There is a third issue as well: how many people, really, can the
territorial United States support? Immigration now produces about a third of
U.S. population growth, and projections for the future range from a population
of about 383 million in 2050 to 436 million by the year 2090. All of these
projections are shaky ‑ based on complex assumptions about birth and
death rates as well as immigration policy. Some environmentalists (and many
Californians) think the United States should immediately halt immigration to
protect the ecosystem and the quality of life. Fuchs says his commission has
consulted environmentalists and population experts. "They persuaded us
that the population growth is terribly serious on a planetary scale, but not in
the United States," he says. "So migration to the United States
perhaps has a beneficial effect on the global environmental problem."

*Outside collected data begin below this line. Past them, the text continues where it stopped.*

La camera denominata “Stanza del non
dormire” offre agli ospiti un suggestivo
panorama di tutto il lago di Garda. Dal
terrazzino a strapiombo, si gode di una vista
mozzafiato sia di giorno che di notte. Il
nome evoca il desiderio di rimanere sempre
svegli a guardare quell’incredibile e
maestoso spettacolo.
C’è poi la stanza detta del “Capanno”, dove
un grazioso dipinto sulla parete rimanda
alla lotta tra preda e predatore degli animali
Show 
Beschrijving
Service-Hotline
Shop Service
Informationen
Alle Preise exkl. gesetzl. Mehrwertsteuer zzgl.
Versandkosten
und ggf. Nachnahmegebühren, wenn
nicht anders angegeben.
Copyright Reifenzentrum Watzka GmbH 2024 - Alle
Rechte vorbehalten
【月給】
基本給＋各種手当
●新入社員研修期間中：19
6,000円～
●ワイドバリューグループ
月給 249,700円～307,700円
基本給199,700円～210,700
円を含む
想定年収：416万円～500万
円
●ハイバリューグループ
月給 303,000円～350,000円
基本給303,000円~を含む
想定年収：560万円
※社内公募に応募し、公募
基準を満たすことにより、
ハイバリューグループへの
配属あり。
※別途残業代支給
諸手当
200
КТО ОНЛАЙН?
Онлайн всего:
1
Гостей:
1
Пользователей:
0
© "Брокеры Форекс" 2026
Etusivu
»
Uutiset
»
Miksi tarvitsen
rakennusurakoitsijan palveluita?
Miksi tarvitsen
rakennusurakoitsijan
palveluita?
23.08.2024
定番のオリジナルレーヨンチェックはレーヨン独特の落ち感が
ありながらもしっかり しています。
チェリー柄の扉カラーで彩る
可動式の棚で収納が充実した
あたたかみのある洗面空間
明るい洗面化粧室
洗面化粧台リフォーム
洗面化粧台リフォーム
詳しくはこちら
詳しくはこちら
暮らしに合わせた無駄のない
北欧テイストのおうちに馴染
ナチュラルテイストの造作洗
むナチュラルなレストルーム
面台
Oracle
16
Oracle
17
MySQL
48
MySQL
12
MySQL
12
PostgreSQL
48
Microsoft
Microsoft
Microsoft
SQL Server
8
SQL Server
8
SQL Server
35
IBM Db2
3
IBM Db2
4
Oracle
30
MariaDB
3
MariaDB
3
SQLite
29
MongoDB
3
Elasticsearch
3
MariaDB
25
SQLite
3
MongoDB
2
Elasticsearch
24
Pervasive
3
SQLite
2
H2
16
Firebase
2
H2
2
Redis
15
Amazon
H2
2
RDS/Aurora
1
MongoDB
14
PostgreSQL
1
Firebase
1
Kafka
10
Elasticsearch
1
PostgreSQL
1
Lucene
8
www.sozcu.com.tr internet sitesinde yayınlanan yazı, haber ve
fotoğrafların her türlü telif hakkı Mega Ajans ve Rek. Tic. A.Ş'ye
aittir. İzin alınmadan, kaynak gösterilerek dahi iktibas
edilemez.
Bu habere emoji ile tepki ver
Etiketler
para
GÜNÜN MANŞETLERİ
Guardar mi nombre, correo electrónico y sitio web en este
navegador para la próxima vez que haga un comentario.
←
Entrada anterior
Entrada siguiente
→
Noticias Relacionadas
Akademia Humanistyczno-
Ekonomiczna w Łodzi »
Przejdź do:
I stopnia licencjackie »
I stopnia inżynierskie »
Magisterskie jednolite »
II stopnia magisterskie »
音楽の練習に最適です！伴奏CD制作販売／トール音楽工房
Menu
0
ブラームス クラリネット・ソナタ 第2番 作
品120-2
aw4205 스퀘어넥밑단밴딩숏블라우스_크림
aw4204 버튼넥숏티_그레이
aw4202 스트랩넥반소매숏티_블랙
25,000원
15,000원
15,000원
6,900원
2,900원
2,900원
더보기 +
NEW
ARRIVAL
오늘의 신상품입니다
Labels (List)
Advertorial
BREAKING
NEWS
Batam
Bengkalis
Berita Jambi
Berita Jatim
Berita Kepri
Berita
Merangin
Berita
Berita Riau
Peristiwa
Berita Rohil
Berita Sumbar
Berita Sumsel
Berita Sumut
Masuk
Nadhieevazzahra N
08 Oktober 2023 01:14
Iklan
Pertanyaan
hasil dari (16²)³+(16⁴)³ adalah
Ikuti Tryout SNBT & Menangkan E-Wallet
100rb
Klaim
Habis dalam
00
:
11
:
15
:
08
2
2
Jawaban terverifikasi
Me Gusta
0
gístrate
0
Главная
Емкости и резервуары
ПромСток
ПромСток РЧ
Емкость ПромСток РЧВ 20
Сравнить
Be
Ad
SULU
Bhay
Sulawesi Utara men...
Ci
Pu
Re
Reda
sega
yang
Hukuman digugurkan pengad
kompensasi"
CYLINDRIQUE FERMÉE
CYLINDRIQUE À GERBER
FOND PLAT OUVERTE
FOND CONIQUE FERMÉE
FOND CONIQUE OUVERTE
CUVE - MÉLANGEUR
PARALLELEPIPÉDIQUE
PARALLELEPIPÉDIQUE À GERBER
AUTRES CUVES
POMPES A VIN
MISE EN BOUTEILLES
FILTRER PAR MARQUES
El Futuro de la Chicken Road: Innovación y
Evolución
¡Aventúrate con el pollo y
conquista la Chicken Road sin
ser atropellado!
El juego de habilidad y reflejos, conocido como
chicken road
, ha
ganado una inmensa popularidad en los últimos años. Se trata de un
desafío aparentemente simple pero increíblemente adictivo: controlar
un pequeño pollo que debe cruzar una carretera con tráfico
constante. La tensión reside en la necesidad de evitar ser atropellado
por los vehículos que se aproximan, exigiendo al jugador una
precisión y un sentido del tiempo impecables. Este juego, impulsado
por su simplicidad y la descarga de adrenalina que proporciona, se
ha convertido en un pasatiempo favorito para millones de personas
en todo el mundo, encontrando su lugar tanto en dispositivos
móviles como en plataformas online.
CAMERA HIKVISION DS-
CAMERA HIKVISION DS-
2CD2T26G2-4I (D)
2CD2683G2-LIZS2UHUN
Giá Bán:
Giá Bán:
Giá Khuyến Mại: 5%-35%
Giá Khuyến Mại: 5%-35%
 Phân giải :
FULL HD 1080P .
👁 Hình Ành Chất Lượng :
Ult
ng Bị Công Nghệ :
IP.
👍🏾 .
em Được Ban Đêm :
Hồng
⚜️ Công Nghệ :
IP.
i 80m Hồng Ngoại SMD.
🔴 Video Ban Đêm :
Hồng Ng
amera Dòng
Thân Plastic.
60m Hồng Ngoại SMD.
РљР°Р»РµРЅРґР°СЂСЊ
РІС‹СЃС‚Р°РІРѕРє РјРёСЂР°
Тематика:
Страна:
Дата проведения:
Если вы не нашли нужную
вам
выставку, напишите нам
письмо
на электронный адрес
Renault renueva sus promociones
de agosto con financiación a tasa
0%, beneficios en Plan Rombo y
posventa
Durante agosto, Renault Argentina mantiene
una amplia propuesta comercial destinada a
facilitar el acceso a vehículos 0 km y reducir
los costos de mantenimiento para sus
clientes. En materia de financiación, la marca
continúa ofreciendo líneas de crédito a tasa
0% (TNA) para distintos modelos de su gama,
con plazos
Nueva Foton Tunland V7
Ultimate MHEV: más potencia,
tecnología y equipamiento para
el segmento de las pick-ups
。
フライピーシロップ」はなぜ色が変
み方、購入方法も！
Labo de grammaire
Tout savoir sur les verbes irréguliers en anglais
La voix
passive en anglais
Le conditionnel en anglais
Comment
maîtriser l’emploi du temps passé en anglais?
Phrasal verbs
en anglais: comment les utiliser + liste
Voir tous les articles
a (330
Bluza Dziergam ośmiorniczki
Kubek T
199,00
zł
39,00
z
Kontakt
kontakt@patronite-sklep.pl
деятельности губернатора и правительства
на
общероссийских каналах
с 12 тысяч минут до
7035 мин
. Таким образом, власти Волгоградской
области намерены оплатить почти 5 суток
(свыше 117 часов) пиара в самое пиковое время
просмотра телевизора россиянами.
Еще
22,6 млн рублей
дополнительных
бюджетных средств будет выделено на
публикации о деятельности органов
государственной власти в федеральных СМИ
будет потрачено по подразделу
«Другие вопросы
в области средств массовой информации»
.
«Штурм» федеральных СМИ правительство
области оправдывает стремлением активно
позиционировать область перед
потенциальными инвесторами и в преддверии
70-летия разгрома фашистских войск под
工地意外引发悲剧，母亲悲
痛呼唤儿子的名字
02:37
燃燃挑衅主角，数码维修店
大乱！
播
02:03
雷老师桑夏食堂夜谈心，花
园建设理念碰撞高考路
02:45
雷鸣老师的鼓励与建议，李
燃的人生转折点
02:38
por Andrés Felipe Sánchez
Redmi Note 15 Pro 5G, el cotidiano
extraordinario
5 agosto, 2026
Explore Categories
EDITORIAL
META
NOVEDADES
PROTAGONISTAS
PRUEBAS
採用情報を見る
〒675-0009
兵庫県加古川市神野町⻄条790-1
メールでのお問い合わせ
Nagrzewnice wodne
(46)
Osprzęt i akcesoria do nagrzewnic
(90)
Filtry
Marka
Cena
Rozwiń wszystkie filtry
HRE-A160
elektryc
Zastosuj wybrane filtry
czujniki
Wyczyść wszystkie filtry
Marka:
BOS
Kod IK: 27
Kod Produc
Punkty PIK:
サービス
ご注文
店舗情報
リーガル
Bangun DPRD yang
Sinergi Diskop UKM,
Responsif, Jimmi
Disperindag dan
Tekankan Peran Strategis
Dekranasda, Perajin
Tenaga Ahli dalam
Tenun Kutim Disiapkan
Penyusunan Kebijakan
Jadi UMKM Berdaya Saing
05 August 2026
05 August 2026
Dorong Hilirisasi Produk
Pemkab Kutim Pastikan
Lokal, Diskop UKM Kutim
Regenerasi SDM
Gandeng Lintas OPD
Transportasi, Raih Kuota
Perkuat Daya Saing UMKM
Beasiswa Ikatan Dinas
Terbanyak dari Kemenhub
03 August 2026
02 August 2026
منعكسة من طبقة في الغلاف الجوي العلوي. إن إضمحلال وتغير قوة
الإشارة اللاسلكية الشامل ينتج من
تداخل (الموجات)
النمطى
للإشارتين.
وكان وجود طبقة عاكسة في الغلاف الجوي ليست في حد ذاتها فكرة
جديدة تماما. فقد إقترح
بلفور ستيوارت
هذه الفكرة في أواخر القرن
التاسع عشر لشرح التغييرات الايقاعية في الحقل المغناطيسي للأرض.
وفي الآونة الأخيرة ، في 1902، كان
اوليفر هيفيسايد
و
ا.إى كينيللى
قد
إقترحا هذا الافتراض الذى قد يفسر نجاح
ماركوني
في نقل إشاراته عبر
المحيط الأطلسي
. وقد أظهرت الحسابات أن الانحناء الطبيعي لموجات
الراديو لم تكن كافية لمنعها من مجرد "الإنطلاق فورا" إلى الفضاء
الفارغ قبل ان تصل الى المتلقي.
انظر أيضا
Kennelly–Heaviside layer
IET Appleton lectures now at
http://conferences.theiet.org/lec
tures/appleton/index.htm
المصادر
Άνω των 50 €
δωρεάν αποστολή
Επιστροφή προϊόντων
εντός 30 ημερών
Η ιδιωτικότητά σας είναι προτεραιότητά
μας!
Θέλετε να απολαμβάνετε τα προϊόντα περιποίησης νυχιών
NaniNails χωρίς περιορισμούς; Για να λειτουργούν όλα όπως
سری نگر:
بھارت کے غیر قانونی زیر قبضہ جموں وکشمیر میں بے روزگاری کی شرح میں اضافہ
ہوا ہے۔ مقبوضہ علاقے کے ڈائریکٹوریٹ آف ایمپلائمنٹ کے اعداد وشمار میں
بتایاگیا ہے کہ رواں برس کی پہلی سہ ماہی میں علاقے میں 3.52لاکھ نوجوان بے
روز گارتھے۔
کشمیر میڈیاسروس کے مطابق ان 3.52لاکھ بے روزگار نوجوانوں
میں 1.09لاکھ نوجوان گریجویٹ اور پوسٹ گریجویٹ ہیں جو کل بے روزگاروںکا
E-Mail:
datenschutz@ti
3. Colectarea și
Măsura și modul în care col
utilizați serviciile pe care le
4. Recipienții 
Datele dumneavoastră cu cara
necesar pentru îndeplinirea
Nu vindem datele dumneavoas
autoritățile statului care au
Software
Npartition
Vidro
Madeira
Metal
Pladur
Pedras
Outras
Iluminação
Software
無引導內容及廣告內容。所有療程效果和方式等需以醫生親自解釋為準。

Still, Congress took no notice of this question when it voted to increase
immigration in 1990 ‑ and given the wide disparity of current views,
picking the "right" number of future Americans is ultimately a
combination of taste and guesswork.
The further question is one that troubles Pat Buchanan and many others:
can America absorb so many people with different languages, different cultures,
different backgrounds? The answer, broadly, is yes ‑ which does not mean
there will be no ethnic friction and does not mean that assimilation is easy
for anyone. Assimilation is a generational thing. The first generation ‑
the immigrants themselves ‑ are always strangers in the land. The second
generation is halfway between or (kids will be kids) rejects the immigrant
culture. The third generation is hyphenated American; like everybody else, and
begins the search for Roots. The tricky part, which worries Fuchs considerably,
is that America's "civic culture" is unique in all the world. It is
the belief, as embodied in the Constitution and our political tradition, "that
it is individual rights, not group rights, that hold this country together. So
here is the question for all of us, native‑born and immigrant alike. At
what point do policies like affirmative action and minority voting rights stop
being temporary remedies for past injustices and start being permanent features
of the system? The whole concept of group rights, as Fuchs says, is tribalism ‑
the road to Bosnia, not East L.A. And that, surely, is not what Israel Zangwill
had in mind when he described America as the crucible of a new civilization.